How Indoor Air Pollution May Trigger Illness
We tend to think of our homes as our havens–safe places to go in order to retreat from the assault of modern life. For the most part, this is true. But there is a hidden danger lurking in the seemingly tranquil and protective confines of our houses, and it’s something we ought to sit up and notice. That hidden danger is the quality of indoor air.
The act of breathing is so natural we don’t even realize we’re doing it, but what about the air that we take in every time we inhale? When was the last time you stopped to think about the quality of the air you were taking into your lungs, transmitting deep down into the cells of your body?
If you were recently standing on a polluted corner of a busy city sidewalk, well, maybe you did stop to wonder about what sorts of dirt and dust molecules were seeping into your body. But for most of us, especially when we’re in our own homes, the quality of the air we’re breathing is not a big consideration–or not even a consideration at all.

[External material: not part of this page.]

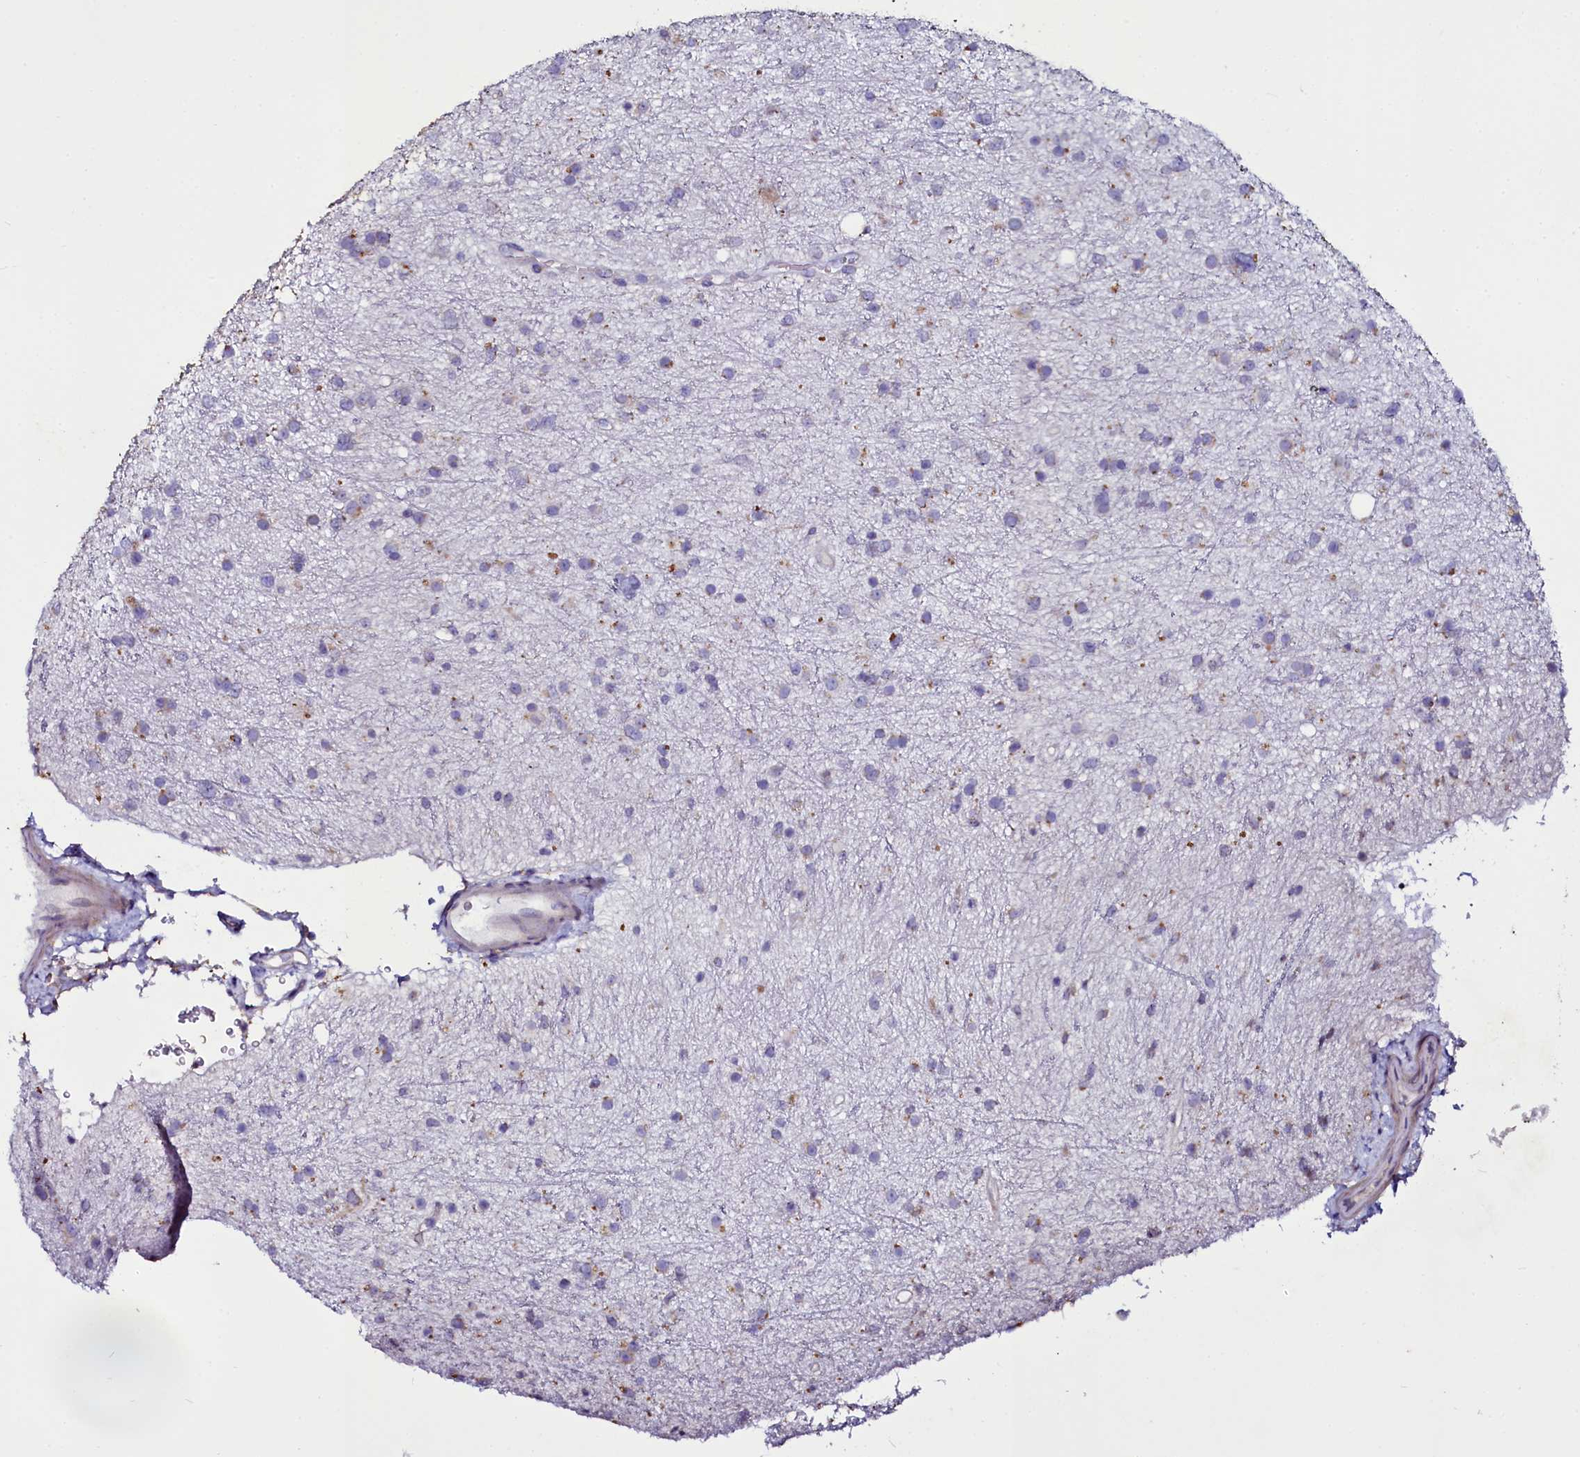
{"staining": {"intensity": "negative", "quantity": "none", "location": "none"}, "tissue": "glioma", "cell_type": "Tumor cells", "image_type": "cancer", "snomed": [{"axis": "morphology", "description": "Glioma, malignant, Low grade"}, {"axis": "topography", "description": "Cerebral cortex"}], "caption": "A high-resolution histopathology image shows IHC staining of glioma, which displays no significant expression in tumor cells. The staining is performed using DAB (3,3'-diaminobenzidine) brown chromogen with nuclei counter-stained in using hematoxylin.", "gene": "SELENOT", "patient": {"sex": "female", "age": 39}}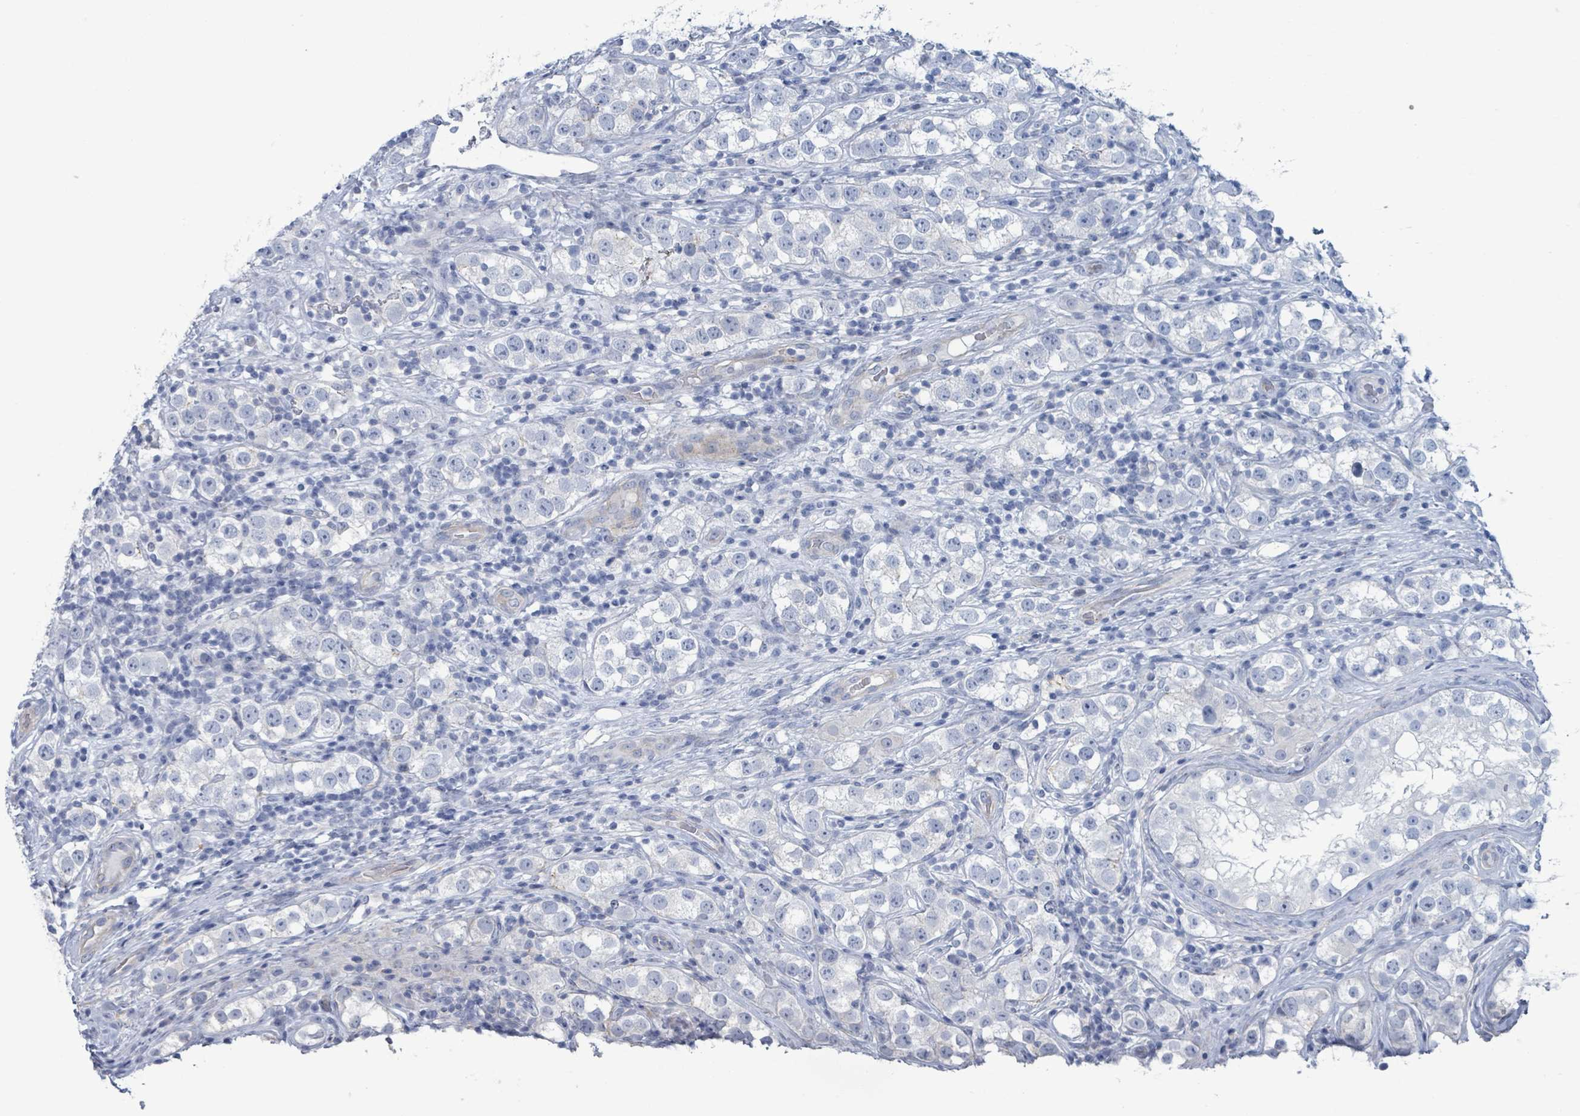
{"staining": {"intensity": "negative", "quantity": "none", "location": "none"}, "tissue": "testis cancer", "cell_type": "Tumor cells", "image_type": "cancer", "snomed": [{"axis": "morphology", "description": "Seminoma, NOS"}, {"axis": "topography", "description": "Testis"}], "caption": "High magnification brightfield microscopy of testis seminoma stained with DAB (brown) and counterstained with hematoxylin (blue): tumor cells show no significant positivity.", "gene": "PKLR", "patient": {"sex": "male", "age": 28}}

The truth of the matter is, the quality of air indoors (even in seemingly clean homes) can actually be far poorer than that of even the biggest, most industrialized, and dirtiest urban centers! To put that in plainer language: the air in your home could be worse for your health than the air you breathe walking through New York City or Beijing or San Francisco.
What causes such potent and potentially harmful indoor pollution? For starters, the indoor use of substances like cigarettes and cigars, paint, coal, furniture polish, cleaning fluids, asbestos, space heaters, and so on, can create a build-up of hazardous particles. The degree of severity often depends on whether or not there is adequate ventilation–how much outdoor air can get into the house, and vice versa. A home with very poor ventilation will pose a much worse health threat to its inhabitants than a home with lots of open windows and excellent ventilation. That’s not to say that homes with good ventilation can’t still be polluted–in fact, they certainly can be.
Because most of us spend most of our time inside, rather than out of doors, the build-up of chemical and other airborne pollutants can pose serious health risks, triggering various ailments over time. This is especially true when the inhabitants of a home are elderly, chronically ill, or very young, or if they already have certain types of respiratory disease.
The particular physical response depends on the type of contaminant. Biological pollutants may provoke allergic reactions, while types of tobacco smoke and other contaminants can trigger asthma attacks or create asthmatic conditions. Molds and mildews can spread more serious health problems, and the presence of contaminants like carbon monoxide can even result in death if the proper alert system (a carbon monoxide detector) is not in place and fully functioning.
The good news is that you don’t have to live with hazardous air. Just recognizing the possibility of indoor air pollution is the first step toward creating an environment that is free of hazardous airborne particles.